I have failed at my goal to post every day, much less to write the blog from five to six each morning. Some of you may have noticed. I notice. On the days I’ve remained silent, it’s not because I’m watching back-to-back episodes of House. I’m adhering to the old adage, “If you don’t have anything nice to say, don’t say anything at all.” Or the other one, “Shut up and listen. You might learn something.”
It’s also because Christmas is kind of a busy time of year. What with all the overachieving, trying to create a holiday worthy of the ones my mother created all through my childhood and adulthood, and still does.

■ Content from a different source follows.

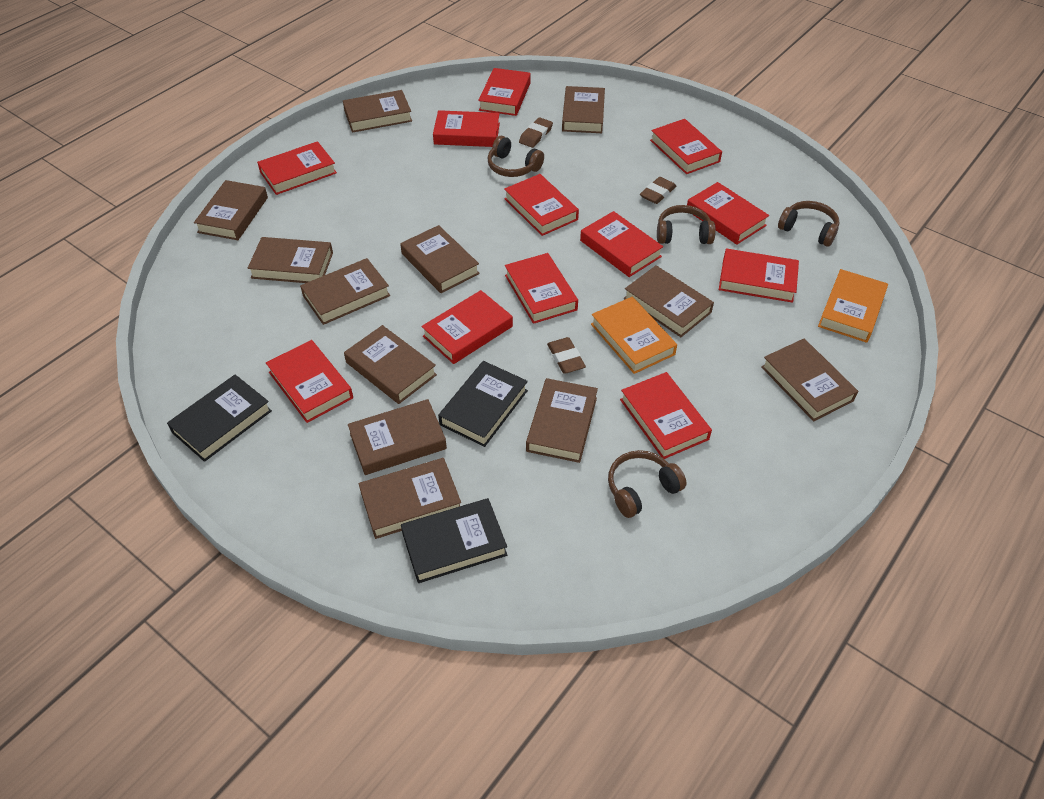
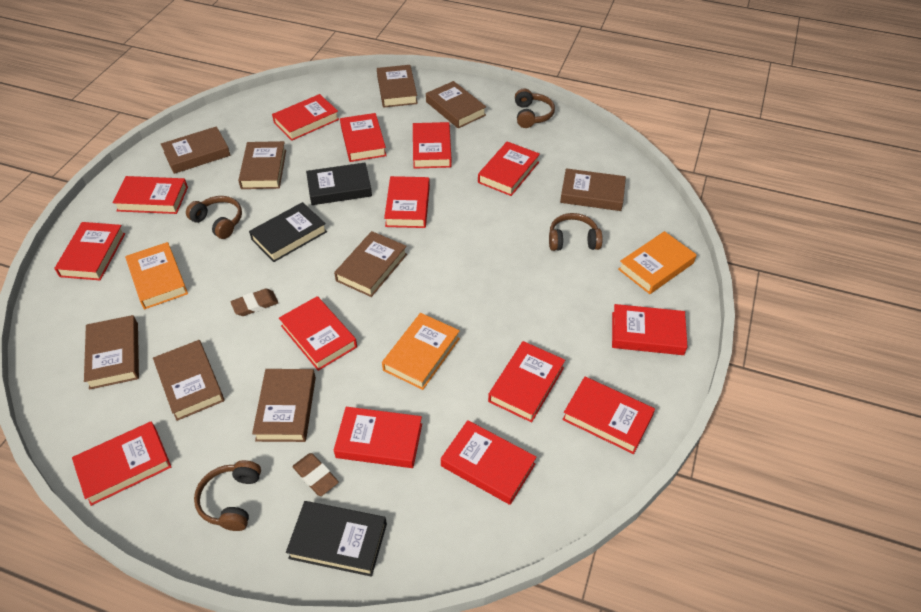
brown book: 12 -> 9
brown eraser: 3 -> 2
orange book: 2 -> 3
red book: 12 -> 14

Sadly, Christmas at my parents’ house will not be the same this year because, for the first time in nearly forty years, their tree will lack a grimacing, fur-trimmed Eskimo face made out of what we’ve all speculated is oatmeal, that my brother made in grade school. David’s wife must really love him, because she took it back to Japan last year after their Christmas visit. It’s either love or my mother paid her off.
Either way, I will miss the nasty old thing. The legacy has been passed on; now his children get to poke fun at him and move it surreptitiously to a branch on the back of the tree and wait to see how long it takes for someone to notice.
I didn’t mean for this post to turn into a story about ugly Christmas tree ornaments, especially when I started out saying that if I didn’t have something nice to say, I wouldn’t say anything at all. But my brother would be the first to agree that the oatmeal Eskimo is long on fiber but short on beauty.
What’s the ugliest thing on your tree, and why’s it there?